With the ever increasing traffic in narcotics causing so much damage and injury to the public, we ought not sanction a set of rules which hamstring the federal officers in making legitimate investigations. It is also noteworthy that the investigations in each of the present cases, as in many others, produced real results. The defendants were couriers of narcotics.

I would affirm the judgment of conviction in each appeal.

. The amount and type of illegal narcotics seized at the Detroit Metropolitan Airport are as follows:






Lead Opinion

PER CURIAM.

On petition filed by the United States, this court, on January 12, 1979, vacated the decisions in No. 78-5064, United States v. Sylvia L. Mendenhall, and No. 78-5081, United States v. David A. Camacho, and scheduled arguments on both before the court en banc. The cases have now been briefed and orally argued before the full court.

On careful review of the records, and the authorities cited to us in the Supreme Court and the Courts of Appeals, we now conclude that the panel decisions in both Mendenhall and Camacho should be and are hereby reinstated.

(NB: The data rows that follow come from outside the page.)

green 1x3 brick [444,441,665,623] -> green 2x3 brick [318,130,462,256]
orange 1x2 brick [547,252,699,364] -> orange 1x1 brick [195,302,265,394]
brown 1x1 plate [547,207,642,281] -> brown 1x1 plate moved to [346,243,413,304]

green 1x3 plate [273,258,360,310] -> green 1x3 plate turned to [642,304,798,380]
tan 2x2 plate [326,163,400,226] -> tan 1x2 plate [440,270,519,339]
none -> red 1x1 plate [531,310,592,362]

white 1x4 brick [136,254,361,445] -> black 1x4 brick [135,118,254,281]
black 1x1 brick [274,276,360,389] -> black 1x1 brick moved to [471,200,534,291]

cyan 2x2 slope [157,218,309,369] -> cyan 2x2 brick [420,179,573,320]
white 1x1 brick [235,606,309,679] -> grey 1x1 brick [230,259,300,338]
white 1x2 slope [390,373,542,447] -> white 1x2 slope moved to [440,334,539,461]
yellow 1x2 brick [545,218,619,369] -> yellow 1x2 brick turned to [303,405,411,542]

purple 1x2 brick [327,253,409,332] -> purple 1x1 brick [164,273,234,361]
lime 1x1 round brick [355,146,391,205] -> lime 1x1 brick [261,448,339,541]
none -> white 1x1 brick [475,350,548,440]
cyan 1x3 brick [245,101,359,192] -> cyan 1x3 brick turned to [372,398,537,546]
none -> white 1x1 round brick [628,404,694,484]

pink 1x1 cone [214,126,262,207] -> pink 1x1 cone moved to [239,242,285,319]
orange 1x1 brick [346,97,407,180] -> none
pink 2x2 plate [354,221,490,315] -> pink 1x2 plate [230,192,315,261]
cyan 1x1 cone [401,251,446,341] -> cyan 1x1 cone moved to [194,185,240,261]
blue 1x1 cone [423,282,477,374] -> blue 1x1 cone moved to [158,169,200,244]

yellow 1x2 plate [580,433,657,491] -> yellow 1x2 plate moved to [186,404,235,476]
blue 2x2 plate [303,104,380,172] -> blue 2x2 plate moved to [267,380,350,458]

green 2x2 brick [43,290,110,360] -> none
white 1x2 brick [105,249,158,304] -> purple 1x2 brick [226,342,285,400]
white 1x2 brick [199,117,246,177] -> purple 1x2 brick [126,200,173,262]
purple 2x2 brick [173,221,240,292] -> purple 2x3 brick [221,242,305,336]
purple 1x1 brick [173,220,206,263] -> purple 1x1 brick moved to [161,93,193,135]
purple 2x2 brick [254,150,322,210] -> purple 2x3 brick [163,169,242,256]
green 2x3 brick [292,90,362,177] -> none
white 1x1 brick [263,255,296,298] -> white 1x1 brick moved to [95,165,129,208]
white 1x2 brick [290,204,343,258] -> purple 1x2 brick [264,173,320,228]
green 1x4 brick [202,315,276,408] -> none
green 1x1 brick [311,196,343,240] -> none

Our review of the facts in both of these cases convinces the majority of this court that in neither case was there valid consent to search within the meaning of United States v. McCaleb, 552 F.2d 717 (6th Cir. 1977). We also hold that the so-called drug courier profile does not, in itself, represent a legal standard of probable cause in this Circuit. We recognize, of course, that the drug enforcement agency’s employment of this profile in educating its officers as to what conduct to look for in relation to drug couriers is a perfectly valid law enforcement device.

Examination of these records and re-examination of precedent in these airport drug search cases in this and other Appellate Courts have led to our decision not to attempt to formulate definitive rules. Despite some general similarities, every single case differs from every other in material degree.

In view of our en banc decision set forth above, we now reverse our preceding denial of bail to Mendenhall and Camacho and remand these cases to the District Court for determination of an appropriate bond pending petitions for writ of certiorari.